Katie grew up on the beaches of Puget Sound with our family, and spent a lot of time in our little boats. You might not have seen her tucked behind the curtains at the Boat Show in those early days, quietly doing her math homework while I worked the show, but she was there. You might not have known that it was Katie who talked my technology-averse self into getting a company website when she was a teenager, but it was her who planted that online seed that ended up keeping our business alive while our competitors folded. You might not have seen her quietly webmastering our website behind the scenes for the past two decades, managing our social media accounts, directing and producing our YouTube videos, and even ghost-writing email newsletters and articles for the company blog, but she’s there in pretty much our entire web presence nowadays. A lot of the heart and soul that you see in our company comes from her. If you read her blog post she wrote a few years back, “A Boatbuilder’s Daughter,” you’ll see what I mean.

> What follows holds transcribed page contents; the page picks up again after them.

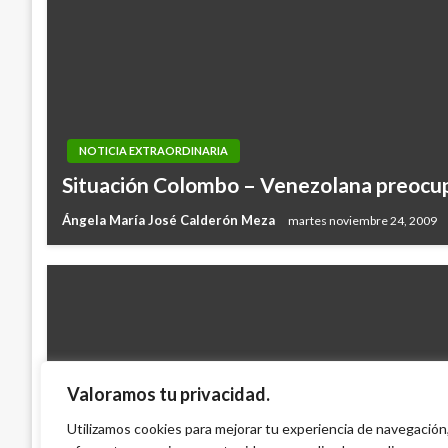
NOTICIA EXTRAORDINARIA
Situación Colombo – Venezolana preocup
Ángela María José Calderón Meza
martes noviembre 24, 2009
Valoramos tu privacidad.
POLÍTICA
MIRA asegura que no participara en la coa
Utilizamos cookies para mejorar tu experiencia de navegación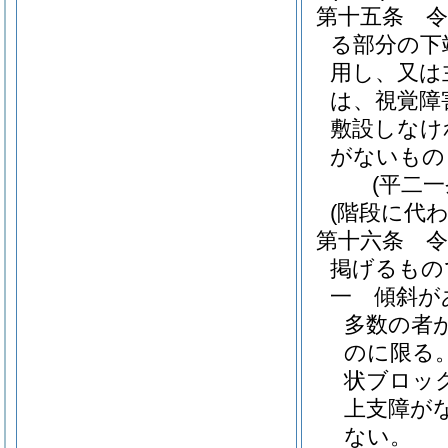
第十五条
る部分の下
用し、又は
は、視覚障
敷設しなけ
がないもの
(平二
(階段に代
第十六条
掲げるもの
一
傾斜が
多数の者
のに限る。
状ブロッ
上支障が
ない。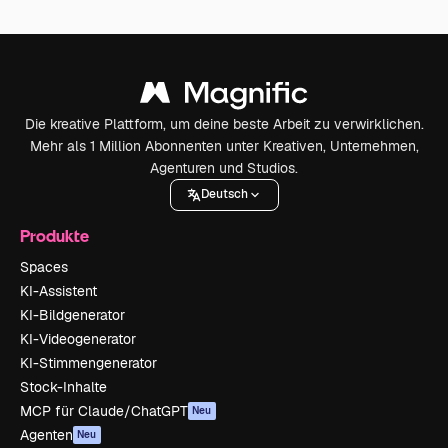
Die kreative Plattform, um deine beste Arbeit zu verwirklichen.
Mehr als 1 Million Abonnenten unter Kreativen, Unternehmen,
Agenturen und Studios.
Deutsch
Produkte
Spaces
KI-Assistent
KI-Bildgenerator
KI-Videogenerator
KI-Stimmengenerator
Stock-Inhalte
MCP für Claude/ChatGPT
Neu
Agenten
Neu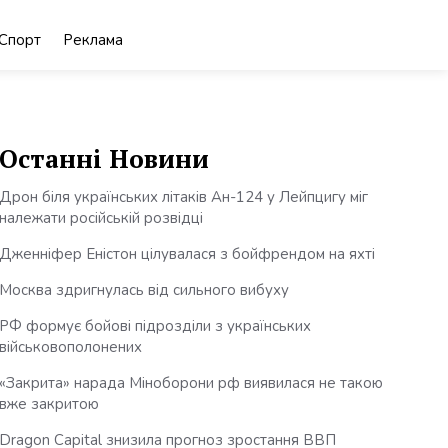
Спорт
Реклама
Останні Новини
Дрон біля українських літаків Ан-124 у Лейпцигу міг
належати російській розвідці
Дженніфер Еністон цілувалася з бойфрендом на яхті
Москва здригнулась від сильного вибуху
РФ формує бойові підрозділи з українських
військовополонених
«Закрита» нарада Міноборони рф виявилася не такою
вже закритою
Dragon Capital знизила прогноз зростання ВВП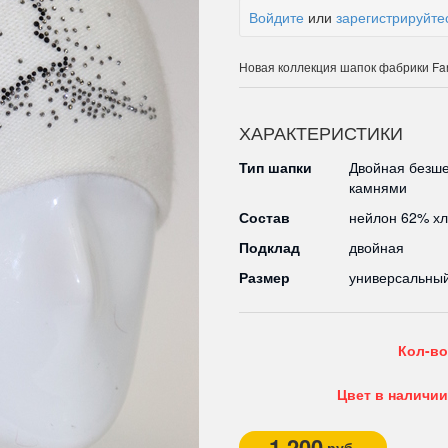
Войдите
или
зарегистрируйте
Новая коллекция шапок фабрики Fa
ХАРАКТЕРИСТИКИ
Тип шапки
Двойная безше
камнями
Состав
нейлон 62% хл
Подклад
двойная
Размер
универсальны
Кол-во
Цвет в наличии
1 200
руб.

All of that work Katie did for the Boat Works over the decades was only a “side job” while she worked in her primary career for a Seattle IT company for 15 years, then launched her own successful business a few years ago. She started in the GM role here full-time last fall, and quickly got up to speed figuring out what needed to be done to help Gig Harbor Boat Works keep growing and moving into the next phase. She and Falk make a great team.
Not goodbye, but “see you at the beach”
As for my future plans, although I won’t be involved in day-to-day operations I’ll still be around as long as they’ll let me. I know enough about business to let the new guard run things their own way, but will be available to consult and offer guidance when asked. Falk and Katie have some big plans and it’s enjoyable to be in the conversation. And of course, I still really like to chat with customers / new boat owners because after all, the camaraderie of Small Craft is what keeps us going.
It’s been a great, satisfying ride operating a custom boat shop building special boats for special people. It’s not unusual to hear adventure stories, or even better when a young couple comes to the shop towing a bedraggled old Gig Harbor boat. They’ll tell us the boat was Grandpa’s joy that they grew up with and would like their kids to know it too. “Can you fix it up?” “Sure,” we’ll say, “come back in a couple of months . . .”
When they return, their eyes become moist seeing Grandpa’s boat glistening like new. It’s a true pleasure for me to pass these rights and responsibilities on to the next generation. They’ll do fine.